Not a true Forestiere, just an adaptation. On one of the LL cloth threads, I posted links to Steven Hitchcock's site that has some shots.

It's a three-button jacket with equally-spaced buttonholes. As a result, when you flip the collar, it becomes like a 4-button Mandarin-style jacket. I was wearing the LL Donegal in that style today. Good for the snow when it's not too far below freezing and you don't want an overcoat.
You can make with roughly the same chest as a standard sport coat, a little roomier for a single-ply vest, or a bit more like an overcoat if you'll be wearing big sweaters under it.

The notches of the lapel will have to be a hair lower than some tailors like (depending on your neck size), and the waist button will be higher than usual. Which makes it easier to stay buttoned when you slide into your car or bike. You do have to watch the lapel shape so it works when fully closed.

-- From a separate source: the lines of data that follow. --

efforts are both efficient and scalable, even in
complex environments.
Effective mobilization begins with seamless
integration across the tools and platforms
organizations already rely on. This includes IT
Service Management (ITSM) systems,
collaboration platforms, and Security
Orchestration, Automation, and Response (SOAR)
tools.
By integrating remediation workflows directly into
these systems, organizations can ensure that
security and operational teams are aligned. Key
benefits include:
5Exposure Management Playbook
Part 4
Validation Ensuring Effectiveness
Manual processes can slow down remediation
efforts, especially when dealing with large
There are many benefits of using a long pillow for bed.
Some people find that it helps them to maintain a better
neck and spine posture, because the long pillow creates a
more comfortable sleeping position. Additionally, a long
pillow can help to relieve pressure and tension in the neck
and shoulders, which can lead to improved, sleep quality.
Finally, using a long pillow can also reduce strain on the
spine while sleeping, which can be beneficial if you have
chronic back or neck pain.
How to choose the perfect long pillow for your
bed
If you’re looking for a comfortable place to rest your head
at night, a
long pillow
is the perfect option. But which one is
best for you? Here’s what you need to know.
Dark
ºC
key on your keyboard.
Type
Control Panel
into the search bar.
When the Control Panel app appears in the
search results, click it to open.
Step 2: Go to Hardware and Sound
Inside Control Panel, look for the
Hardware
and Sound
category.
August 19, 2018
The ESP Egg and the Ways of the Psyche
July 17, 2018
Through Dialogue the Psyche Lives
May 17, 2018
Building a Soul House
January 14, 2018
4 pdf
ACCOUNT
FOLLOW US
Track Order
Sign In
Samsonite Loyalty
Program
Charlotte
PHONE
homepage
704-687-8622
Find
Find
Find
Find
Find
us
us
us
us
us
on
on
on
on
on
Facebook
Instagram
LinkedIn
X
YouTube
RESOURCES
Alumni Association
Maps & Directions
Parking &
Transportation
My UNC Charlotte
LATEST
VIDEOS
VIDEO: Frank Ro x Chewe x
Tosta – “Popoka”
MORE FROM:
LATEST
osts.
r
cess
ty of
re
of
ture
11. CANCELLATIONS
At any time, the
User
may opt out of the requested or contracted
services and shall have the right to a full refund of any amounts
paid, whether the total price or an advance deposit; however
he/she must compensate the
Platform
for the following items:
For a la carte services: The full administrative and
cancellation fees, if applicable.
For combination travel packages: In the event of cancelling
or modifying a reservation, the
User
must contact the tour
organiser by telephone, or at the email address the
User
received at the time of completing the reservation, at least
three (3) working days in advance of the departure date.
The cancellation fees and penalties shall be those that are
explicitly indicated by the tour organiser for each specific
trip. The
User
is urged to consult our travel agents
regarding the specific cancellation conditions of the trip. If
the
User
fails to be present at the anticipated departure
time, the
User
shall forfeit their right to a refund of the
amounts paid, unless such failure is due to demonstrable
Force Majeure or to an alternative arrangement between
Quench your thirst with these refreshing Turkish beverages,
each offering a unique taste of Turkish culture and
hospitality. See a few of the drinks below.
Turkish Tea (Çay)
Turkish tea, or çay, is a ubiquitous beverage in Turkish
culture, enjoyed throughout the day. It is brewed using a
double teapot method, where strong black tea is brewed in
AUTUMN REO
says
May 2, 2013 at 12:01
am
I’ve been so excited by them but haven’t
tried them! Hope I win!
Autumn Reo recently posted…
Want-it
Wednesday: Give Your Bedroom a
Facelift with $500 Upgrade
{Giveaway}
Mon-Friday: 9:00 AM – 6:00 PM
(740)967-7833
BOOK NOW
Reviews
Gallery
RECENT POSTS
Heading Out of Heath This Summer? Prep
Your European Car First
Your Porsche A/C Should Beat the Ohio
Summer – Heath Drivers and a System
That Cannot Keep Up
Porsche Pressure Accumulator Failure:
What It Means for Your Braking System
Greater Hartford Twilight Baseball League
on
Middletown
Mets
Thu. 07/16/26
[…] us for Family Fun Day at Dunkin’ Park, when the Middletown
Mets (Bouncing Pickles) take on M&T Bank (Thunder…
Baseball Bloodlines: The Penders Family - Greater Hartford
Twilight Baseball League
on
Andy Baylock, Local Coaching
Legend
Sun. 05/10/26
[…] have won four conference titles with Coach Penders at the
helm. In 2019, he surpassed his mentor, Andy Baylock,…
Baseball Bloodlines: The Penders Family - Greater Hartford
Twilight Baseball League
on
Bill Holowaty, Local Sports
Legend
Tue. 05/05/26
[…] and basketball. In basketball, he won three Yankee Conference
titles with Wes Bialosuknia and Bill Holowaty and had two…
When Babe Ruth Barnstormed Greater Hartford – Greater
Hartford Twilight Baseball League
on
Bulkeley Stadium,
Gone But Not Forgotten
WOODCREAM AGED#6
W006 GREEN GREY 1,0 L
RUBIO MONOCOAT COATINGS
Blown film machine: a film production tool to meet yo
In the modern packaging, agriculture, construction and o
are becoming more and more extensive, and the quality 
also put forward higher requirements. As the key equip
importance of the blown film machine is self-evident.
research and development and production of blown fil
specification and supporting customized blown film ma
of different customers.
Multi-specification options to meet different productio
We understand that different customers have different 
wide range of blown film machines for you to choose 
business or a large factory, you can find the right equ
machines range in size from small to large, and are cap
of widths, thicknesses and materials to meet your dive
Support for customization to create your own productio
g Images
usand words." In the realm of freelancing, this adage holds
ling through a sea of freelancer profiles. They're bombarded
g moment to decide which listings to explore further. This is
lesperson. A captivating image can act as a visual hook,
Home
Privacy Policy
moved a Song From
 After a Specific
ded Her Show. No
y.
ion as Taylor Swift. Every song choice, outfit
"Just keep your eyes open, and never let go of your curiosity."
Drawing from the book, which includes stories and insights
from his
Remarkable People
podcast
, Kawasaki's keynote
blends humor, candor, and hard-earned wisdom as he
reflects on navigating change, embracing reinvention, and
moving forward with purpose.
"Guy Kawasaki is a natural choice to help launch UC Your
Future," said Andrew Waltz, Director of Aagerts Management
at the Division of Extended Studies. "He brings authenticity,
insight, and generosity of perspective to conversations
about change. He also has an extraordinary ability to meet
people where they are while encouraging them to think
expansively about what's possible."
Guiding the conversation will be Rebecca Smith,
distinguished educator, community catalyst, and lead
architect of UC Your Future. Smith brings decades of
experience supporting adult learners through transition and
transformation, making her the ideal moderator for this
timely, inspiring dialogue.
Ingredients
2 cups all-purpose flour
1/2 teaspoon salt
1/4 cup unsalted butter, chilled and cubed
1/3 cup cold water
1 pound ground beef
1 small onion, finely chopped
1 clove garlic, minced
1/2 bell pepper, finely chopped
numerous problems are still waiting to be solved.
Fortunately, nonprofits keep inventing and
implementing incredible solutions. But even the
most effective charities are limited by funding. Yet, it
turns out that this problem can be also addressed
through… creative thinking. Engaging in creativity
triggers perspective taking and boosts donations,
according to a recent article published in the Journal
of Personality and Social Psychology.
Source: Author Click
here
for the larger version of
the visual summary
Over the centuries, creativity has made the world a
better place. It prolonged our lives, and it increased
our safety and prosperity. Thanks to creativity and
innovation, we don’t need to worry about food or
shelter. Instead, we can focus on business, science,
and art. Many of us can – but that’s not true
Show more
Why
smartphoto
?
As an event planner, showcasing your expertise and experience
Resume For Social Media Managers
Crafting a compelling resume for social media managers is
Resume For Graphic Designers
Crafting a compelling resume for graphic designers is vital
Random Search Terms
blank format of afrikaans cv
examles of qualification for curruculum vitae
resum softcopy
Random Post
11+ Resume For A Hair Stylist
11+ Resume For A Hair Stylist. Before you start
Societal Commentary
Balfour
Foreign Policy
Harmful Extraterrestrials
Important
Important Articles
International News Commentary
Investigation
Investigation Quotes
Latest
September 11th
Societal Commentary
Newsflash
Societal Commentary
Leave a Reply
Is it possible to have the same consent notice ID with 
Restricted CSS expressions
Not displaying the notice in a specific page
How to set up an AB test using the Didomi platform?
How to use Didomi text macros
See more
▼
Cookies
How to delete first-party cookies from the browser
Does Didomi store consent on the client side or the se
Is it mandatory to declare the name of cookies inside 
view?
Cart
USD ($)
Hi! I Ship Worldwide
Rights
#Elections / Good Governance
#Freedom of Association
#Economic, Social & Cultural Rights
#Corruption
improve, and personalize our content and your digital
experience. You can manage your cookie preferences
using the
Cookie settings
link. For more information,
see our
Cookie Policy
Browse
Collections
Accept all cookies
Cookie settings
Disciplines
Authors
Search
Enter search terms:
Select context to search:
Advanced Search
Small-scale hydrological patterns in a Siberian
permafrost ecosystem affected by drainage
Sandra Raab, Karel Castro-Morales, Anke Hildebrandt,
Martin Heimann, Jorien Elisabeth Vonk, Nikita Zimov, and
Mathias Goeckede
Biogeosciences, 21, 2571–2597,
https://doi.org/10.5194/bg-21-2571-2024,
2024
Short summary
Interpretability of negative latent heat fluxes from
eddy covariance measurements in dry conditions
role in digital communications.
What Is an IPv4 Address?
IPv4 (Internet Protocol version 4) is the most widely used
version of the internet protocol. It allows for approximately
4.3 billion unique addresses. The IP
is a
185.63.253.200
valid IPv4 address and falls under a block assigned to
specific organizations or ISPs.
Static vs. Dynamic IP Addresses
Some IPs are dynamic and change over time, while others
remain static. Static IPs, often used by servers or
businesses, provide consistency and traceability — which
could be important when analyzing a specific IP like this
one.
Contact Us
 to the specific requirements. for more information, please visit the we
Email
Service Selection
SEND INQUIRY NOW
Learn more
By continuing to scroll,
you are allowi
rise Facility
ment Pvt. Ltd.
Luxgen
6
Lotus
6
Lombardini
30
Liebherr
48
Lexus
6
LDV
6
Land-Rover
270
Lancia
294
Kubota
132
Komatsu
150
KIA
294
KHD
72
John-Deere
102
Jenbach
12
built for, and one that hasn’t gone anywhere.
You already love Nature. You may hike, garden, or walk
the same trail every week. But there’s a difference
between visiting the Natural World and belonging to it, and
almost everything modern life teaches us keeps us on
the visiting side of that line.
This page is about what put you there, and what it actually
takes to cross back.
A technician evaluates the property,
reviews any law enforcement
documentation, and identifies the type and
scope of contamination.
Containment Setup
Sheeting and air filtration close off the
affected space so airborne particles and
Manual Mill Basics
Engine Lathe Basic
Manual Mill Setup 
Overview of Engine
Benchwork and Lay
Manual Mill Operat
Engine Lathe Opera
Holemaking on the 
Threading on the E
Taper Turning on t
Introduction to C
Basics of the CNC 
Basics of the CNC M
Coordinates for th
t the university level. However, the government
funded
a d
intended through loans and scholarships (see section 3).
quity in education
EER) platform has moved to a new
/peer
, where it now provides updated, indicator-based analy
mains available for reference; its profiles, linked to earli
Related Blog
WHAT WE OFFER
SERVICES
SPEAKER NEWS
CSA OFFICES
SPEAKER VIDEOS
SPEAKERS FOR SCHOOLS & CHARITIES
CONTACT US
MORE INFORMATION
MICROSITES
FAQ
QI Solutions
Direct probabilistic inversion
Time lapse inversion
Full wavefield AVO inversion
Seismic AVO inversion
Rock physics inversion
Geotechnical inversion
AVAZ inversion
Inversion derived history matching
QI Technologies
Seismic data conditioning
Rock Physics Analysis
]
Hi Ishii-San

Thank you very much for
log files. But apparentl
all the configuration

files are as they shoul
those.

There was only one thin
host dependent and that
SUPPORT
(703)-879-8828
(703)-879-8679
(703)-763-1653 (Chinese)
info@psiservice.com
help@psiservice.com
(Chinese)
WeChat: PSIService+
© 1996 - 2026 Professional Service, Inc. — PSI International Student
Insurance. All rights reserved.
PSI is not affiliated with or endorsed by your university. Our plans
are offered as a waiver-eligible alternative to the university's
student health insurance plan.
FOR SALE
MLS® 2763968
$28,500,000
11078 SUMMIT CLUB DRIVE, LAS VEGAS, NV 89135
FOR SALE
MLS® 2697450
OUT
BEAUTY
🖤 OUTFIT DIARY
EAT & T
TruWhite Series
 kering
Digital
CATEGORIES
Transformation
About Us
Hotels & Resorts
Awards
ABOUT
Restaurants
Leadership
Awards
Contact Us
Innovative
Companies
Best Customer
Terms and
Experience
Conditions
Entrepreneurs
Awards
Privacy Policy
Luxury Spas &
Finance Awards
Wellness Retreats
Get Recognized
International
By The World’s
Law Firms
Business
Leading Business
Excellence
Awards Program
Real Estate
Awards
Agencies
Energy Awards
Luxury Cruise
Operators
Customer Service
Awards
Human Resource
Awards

Also, the quarters need to be a hair more closed if you're to have a prayer of using that bottom button.

I haven't tried it yet with a light-weight cloth, but I suppose you could. Soft linen, patch pockets (maybe a besom ticket pocket). Even if you don't want to look like a Bond villain by going Chinese, it is a very relaxed-looking 3 button-- almost like 50s Ivy. If I ever find myself in a place where I need to bike slowly in cool but not cold weather, I can see doing one from one of the more conservative reflecting patterns from Dashing Tweeds.